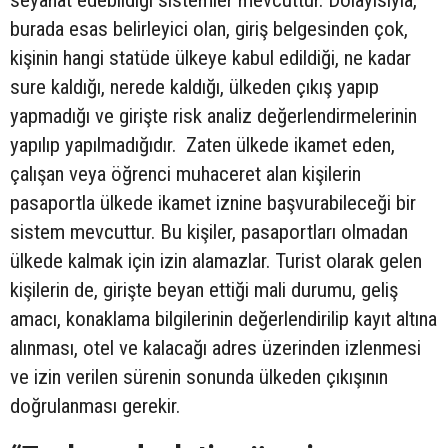
burada esas belirleyici olan, giriş belgesinden çok,
kişinin hangi statüde ülkeye kabul edildiği, ne kadar
sure kaldığı, nerede kaldığı, ülkeden çıkış yapıp
yapmadığı ve girişte risk analiz değerlendirmelerinin
yapılıp yapılmadığıdır. Zaten ülkede ikamet eden,
çalışan veya öğrenci muhaceret alan kişilerin
pasaportla ülkede ikamet iznine başvurabileceği bir
sistem mevcuttur. Bu kişiler, pasaportları olmadan
ülkede kalmak için izin alamazlar. Turist olarak gelen
kişilerin de, girişte beyan ettiği mali durumu, geliş
amacı, konaklama bilgilerinin değerlendirilip kayıt altına
alınması, otel ve kalacağı adres üzerinden izlenmesi
ve izin verilen sürenin sonunda ülkeden çıkışının
doğrulanması gerekir.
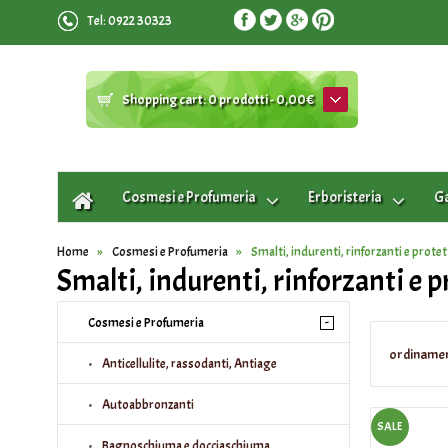
Tel: 0922 30323
Shopping cart:
0 prodotti - 0,00€
Cosmesi e Profumeria
Erboristeria
Ga
Home
Cosmesi e Profumeria
Smalti, indurenti, rinforzanti e protet
Smalti, indurenti, rinforzanti e p
-
Cosmesi e Profumeria
ordiname
Anticellulite, rassodanti, Antiage
Autoabbronzanti
SALE
Bagnoschiuma e docciaschiuma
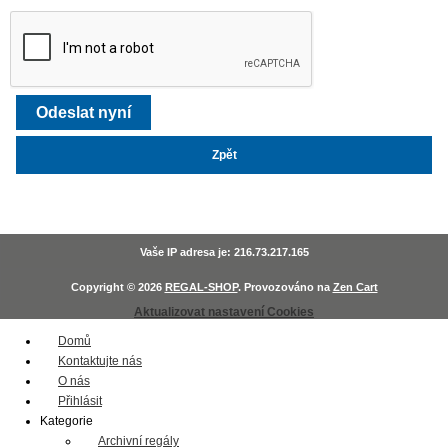
Zpět
Vaše IP adresa je: 216.73.217.165
Copyright © 2026
REGAL-SHOP
. Provozováno na
Zen Cart
Aktualizovat nastavení Cookies
Domů
Kontaktujte nás
O nás
Přihlásit
Kategorie
Archivní regály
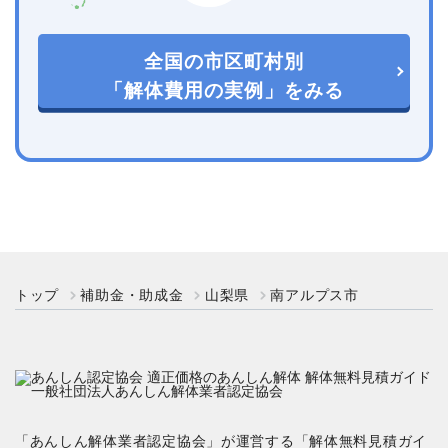
全国の市区町村別
「解体費用の実例」をみる
トップ
補助金・助成金
山梨県
南アルプス市
「あんしん解体業者認定協会」が運営する「解体無料見積ガイ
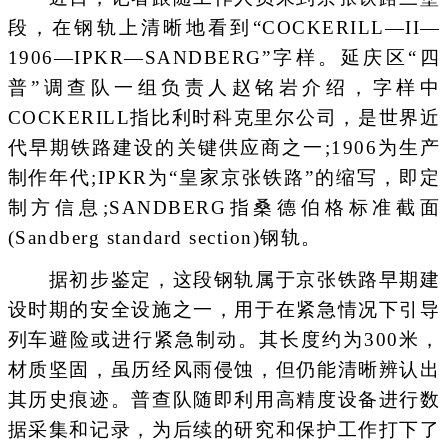
段，在钢轨上清晰地看到“COCKERILL—II—
1906—IPKR—SANDBERG”字样。延庆区“四
普”调查队一组负责人赵铭岩介绍，字样中
COCKERILL指比利时科克里尔公司，是世界近
代早期铁路建设的关键供应商之一;1906为生产
制作年代;IPKR为“皇家京张铁路”的缩写，即定
制方信息;SANDBERG指桑德伯格标准截面
(Sandberg standard section)钢轨。
据初步鉴定，这段钢轨属于京张铁路早期建
设时期的安全设施之一，用于在紧急情况下引导
列车避险或进行紧急制动。其长度约为300米，
材质坚固，虽历经风雨侵蚀，但仍能清晰辨认出
其历史痕迹。普查队随即利用高精度设备进行数
据采集和记录，为后续的研究和保护工作打下了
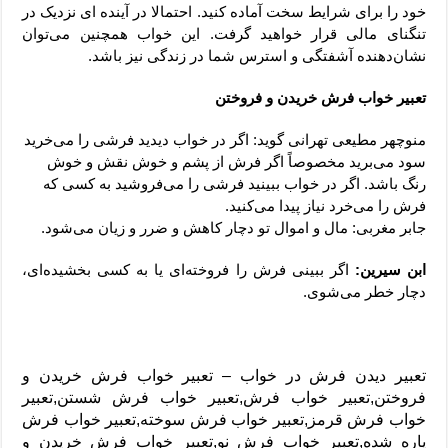
خود را برای شرایط سخت آماده کنید. احتمالا در آینده ای نزدیک در
تنگنای مالی قرار خواهید گرفت. این خواب همچنین می‌توان
نشان‌دهنده آشفتگی و استرس شما در زندگی نیز باشد.
تعبیر خواب فرش خریدن و فروختن
منوچهر مطیعی تهرانی گوید: اگر در خواب دیدید فرشی را می‌خرید
سود می‌برید مخصوصاً اگر فرش از پشم و خوش نقش و خوش
رنگ باشد. اگر در خواب ببینید فرشی را می‌فروشید به کسی که
فرش را می‌خرد نیاز پیدا می‌کنید.
جابر مغربی: مال و اموال تو دچار کاهش و ضرر و زیان می‌شود.
ابن سیرین:
اگر ببینی فرش را فروخته‌ای یا به کسی بخشیده‌ای،
دچار خطر می‌شوی.
تعبیر دیدن فرش در خواب – تعبیر خواب فرش خریدن و
فروختن,تعبیر خواب فرش,
تعبیر خواب فرش شستن,
تعبیر
خواب فرش قرمز,
تعبیر خواب فرش سوخته,
تعبیر خواب فرش
پاره شده,
تعبیر خواب فرش نو,
تعبیر خواب فرش خریدن و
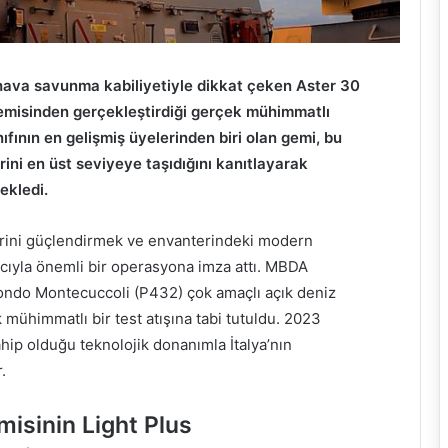
hava savunma kabiliyetiyle dikkat çeken Aster 30
misinden gerçekleştirdiği gerçek mühimmatlı
nıfının en gelişmiş üyelerinden biri olan gemi, bu
rini en üst seviyeye taşıdığını kanıtlayarak
ekledi.
erini güçlendirmek ve envanterindeki modern
acıyla önemli bir operasyona imza attı. MBDA
imondo Montecuccoli (P432) çok amaçlı açık deniz
 mühimmatlı bir test atışına tabi tutuldu. 2023
hip olduğu teknolojik donanımla İtalya’nın
.
isinin Light Plus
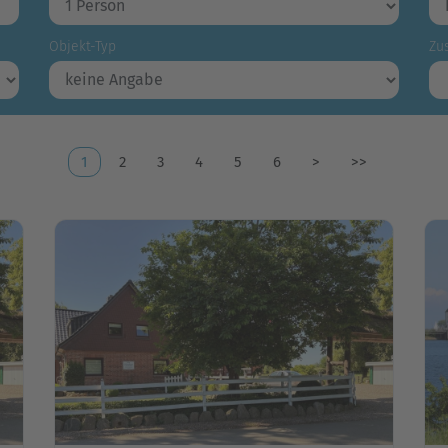
Objekt-Typ
Zus
1
2
3
4
5
6
>
>>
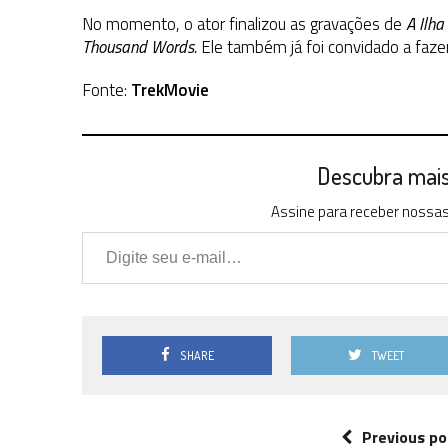
No momento, o ator finalizou as gravações de
A Ilha
Thousand Words.
Ele também já foi convidado a faze
Fonte:
TrekMovie
Descubra mais 
Assine para receber nossas 
Digite seu e-mail…
SHARE
TWEET
Previous po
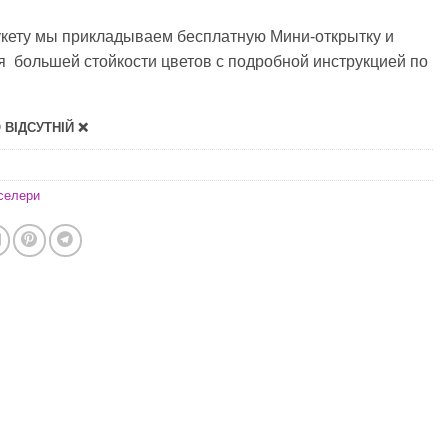
укету мы прикладываем бесплатную Мини-открытку и
я большей стойкости цветов с подробной инструкцией по
ВІДСУТНІЙ ❌
селери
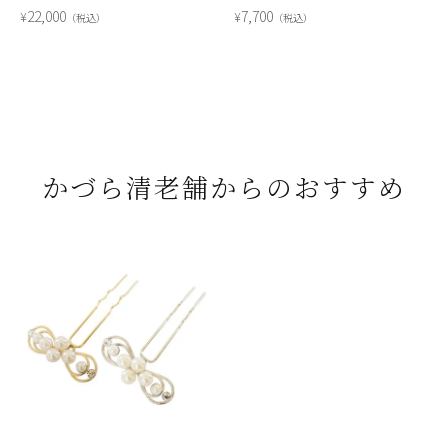
22,000
7,700
¥
¥
税込
税込
かづら清老舗からのおすすめ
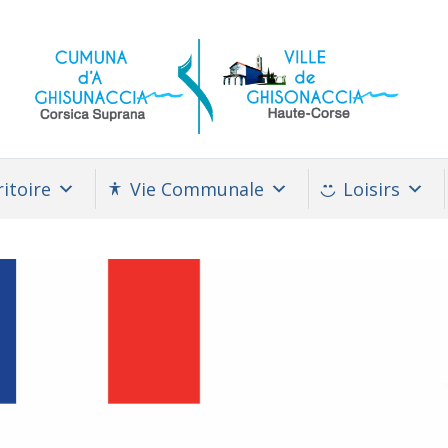
itoire
Vie Communale
Loisirs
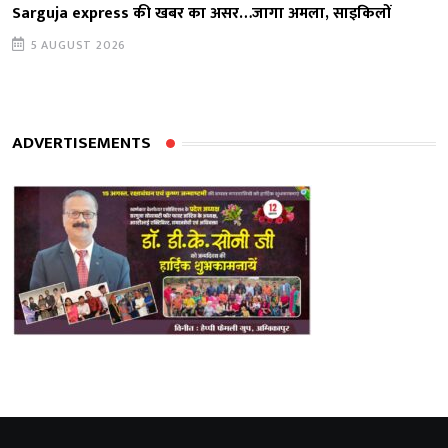
Sarguja express की खबर का असर…जागा अमला, साइकिलों
5 AUGUST 2026
ADVERTISEMENTS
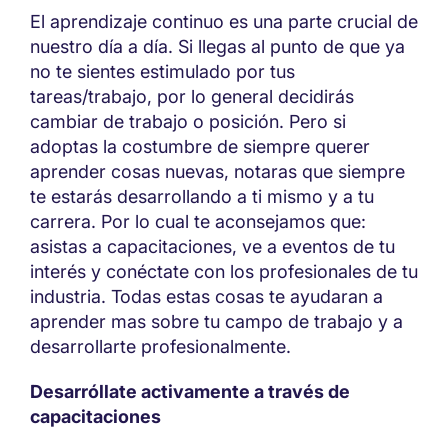
El aprendizaje continuo es una parte crucial de
nuestro día a día. Si llegas al punto de que ya
no te sientes estimulado por tus
tareas/trabajo, por lo general decidirás
cambiar de trabajo o posición. Pero si
adoptas la costumbre de siempre querer
aprender cosas nuevas, notaras que siempre
te estarás desarrollando a ti mismo y a tu
carrera. Por lo cual te aconsejamos que:
asistas a capacitaciones, ve a eventos de tu
interés y conéctate con los profesionales de tu
industria. Todas estas cosas te ayudaran a
aprender mas sobre tu campo de trabajo y a
desarrollarte profesionalmente.
Desarróllate activamente a través de
capacitaciones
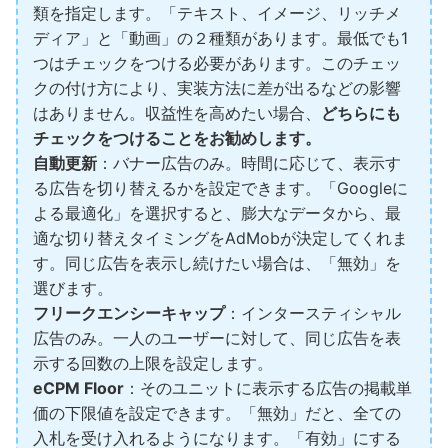
類を指定します。「テキスト、イメージ、リッチメ
ディア」と「動画」の２種類があります。最低でも1
つはチェックをつける必要があります。このチェッ
クの付け方により、実装方法に差が出るなどの影響
はありません。収益性を高めたい場合、
どちらにも
チェックをつけることをお勧めします。
自動更新
：バナー広告のみ。時間に応じて、表示す
る広告を切り替えるかを設定できます。「Googleに
よる最適化」を選択すると、膨大なデータから、最
適な切り替えタイミングをAdMobが決定してくれま
す。同じ広告を表示し続けたい場合は、「無効」を
選びます。
フリークエンシーキャップ
：インタースティシャル
広告のみ。一人のユーザーに対して、同じ広告を表
示する回数の上限を設定します。
eCPM Floor
：そのユニットに表示する広告の掲載単
価の下限値を設定できます。「無効」だと、全ての
入札を受け入れるようになります。「有効」にする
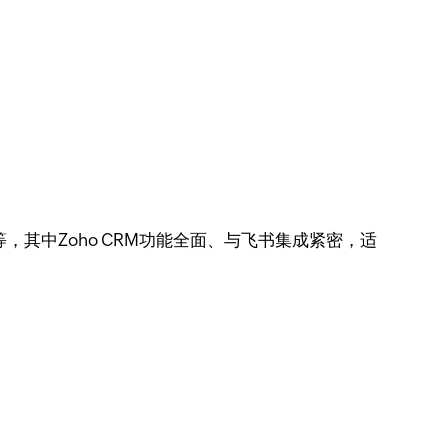
客等，其中Zoho CRM功能全面、与飞书集成紧密，适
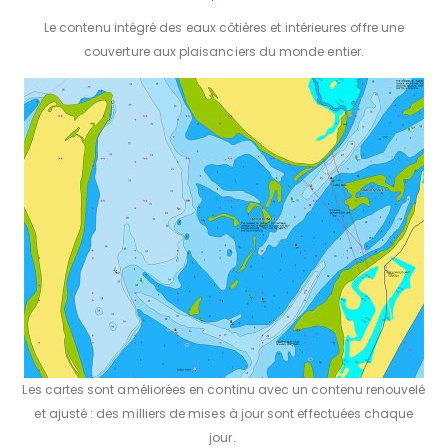
Le contenu intégré des eaux côtières et intérieures offre une
couverture aux plaisanciers du monde entier.
Les cartes sont améliorées en continu avec un contenu renouvelé
et ajusté : des milliers de mises à jour sont effectuées chaque
jour.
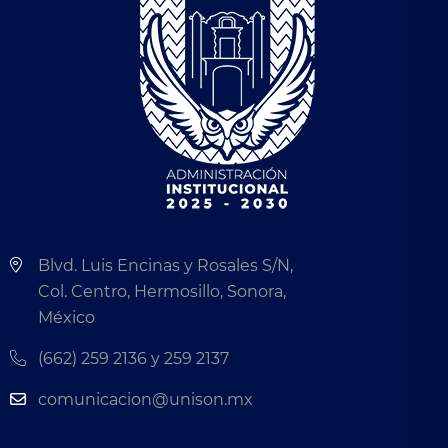
Blvd. Luis Encinas y Rosales S/N,
Col. Centro, Hermosillo, Sonora,
México
(662) 259 2136 y 259 2137
comunicacion@unison.mx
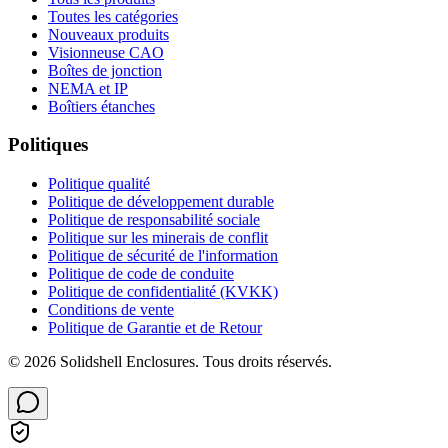
Toutes les catégories
Nouveaux produits
Visionneuse CAO
Boîtes de jonction
NEMA et IP
Boîtiers étanches
Politiques
Politique qualité
Politique de développement durable
Politique de responsabilité sociale
Politique sur les minerais de conflit
Politique de sécurité de l'information
Politique de code de conduite
Politique de confidentialité (KVKK)
Conditions de vente
Politique de Garantie et de Retour
© 2026 Solidshell Enclosures. Tous droits réservés.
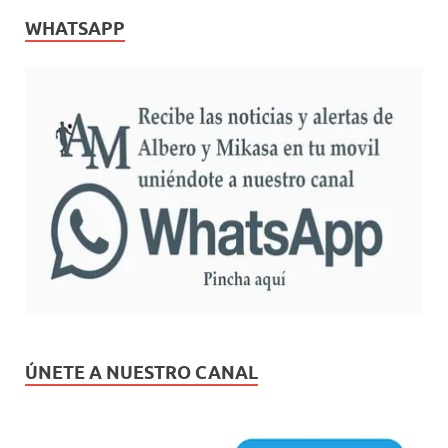
WHATSAPP
ÚNETE A NUESTRO CANAL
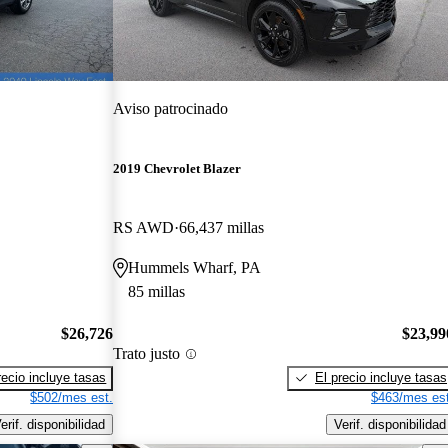
Aviso patrocinado
2019 Chevrolet Blazer
RS AWD
66,437 millas
Hummels Wharf, PA
85 millas
$26,726
$23,99
Trato justo
recio incluye tasas
El precio incluye tasas
$502/mes est.
$463/mes est
erif. disponibilidad
Verif. disponibilidad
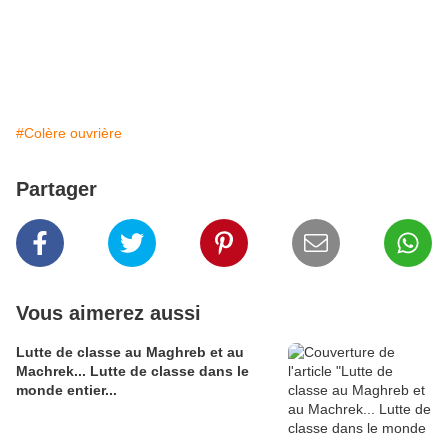
#Colère ouvrière
Partager
Vous aimerez aussi
Lutte de classe au Maghreb et au
Machrek... Lutte de classe dans le
monde entier...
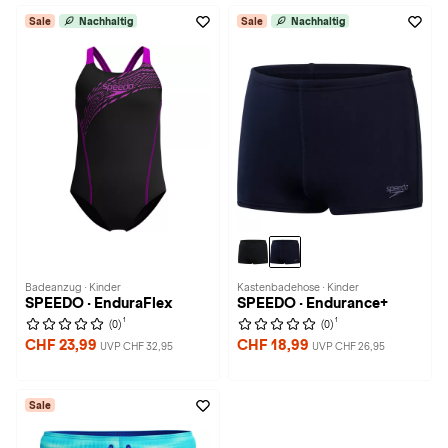
Sale
Nachhaltig
Sale
Nachhaltig
Badeanzug · Kinder
Kastenbadehose · Kinder
SPEEDO · EnduraFlex
SPEEDO · Endurance+
1
1
(0)
(0)
CHF 23,99
CHF 18,99
UVP CHF 32,95
UVP CHF 26,95
Sale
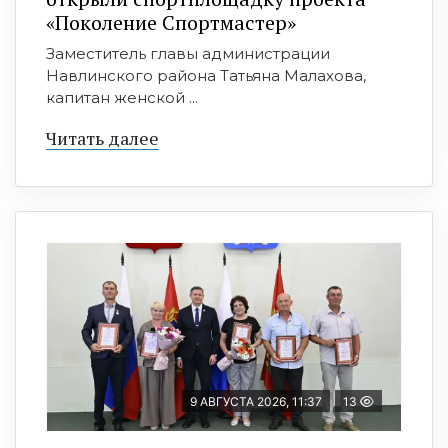
«Поколение Спортмастер»
Заместитель главы администрации
Навлинского района Татьяна Малахова,
капитан женской ...
Читать далее
9 АВГУСТА 2026, 11:37
13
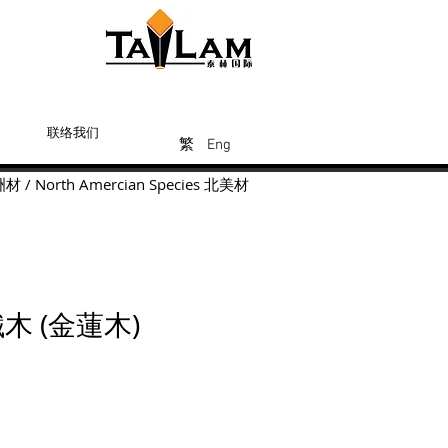
联络我们
Eng
繁
繁
繁
Eng
洲材
/
North Amercian Species
北美材
木 (金蓮木)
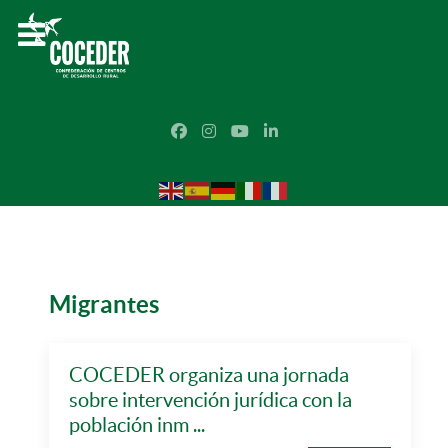
Migrantes
COCEDER organiza una jornada
sobre intervención jurídica con la
población inm ...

## EXERCISE PROMPT
Beginning with the line containing "Trato justo" and ending with the last line of the material, output each line exactly; do not include pictures.

## EXERCISE RESULT
Trato justo
recio incluye tasas
El precio incluye tasas
$502/mes est.
$463/mes est
erif. disponibilidad
Verif. disponibilidad
#Colère ouvrière
Partager
Vous aimerez aussi
Lutte de classe au Maghreb et au
Machrek... Lutte de classe dans le
monde entier...
Sale
Nachhaltig
Sale
Nachhaltig
Badeanzug · Kinder
Kastenbadehose · Kinder
SPEEDO · EnduraFlex
SPEEDO · Endurance+
1
1
(0)
(0)
CHF 23,99
CHF 18,99
UVP CHF 32,95
UVP CHF 26,95
Sale
«Поколение Спортмастер»
Заместитель главы администрации
Навлинского района Татьяна Малахова,
капитан женской ...
Читать далее
9 АВГУСТА 2026, 11:37
13
联络我们
Eng
繁
繁
繁
Eng
洲材
/
North Amercian Species
北美材
木 (金蓮木)
Migrantes
COCEDER organiza una jornada
sobre intervención jurídica con la
población inm ...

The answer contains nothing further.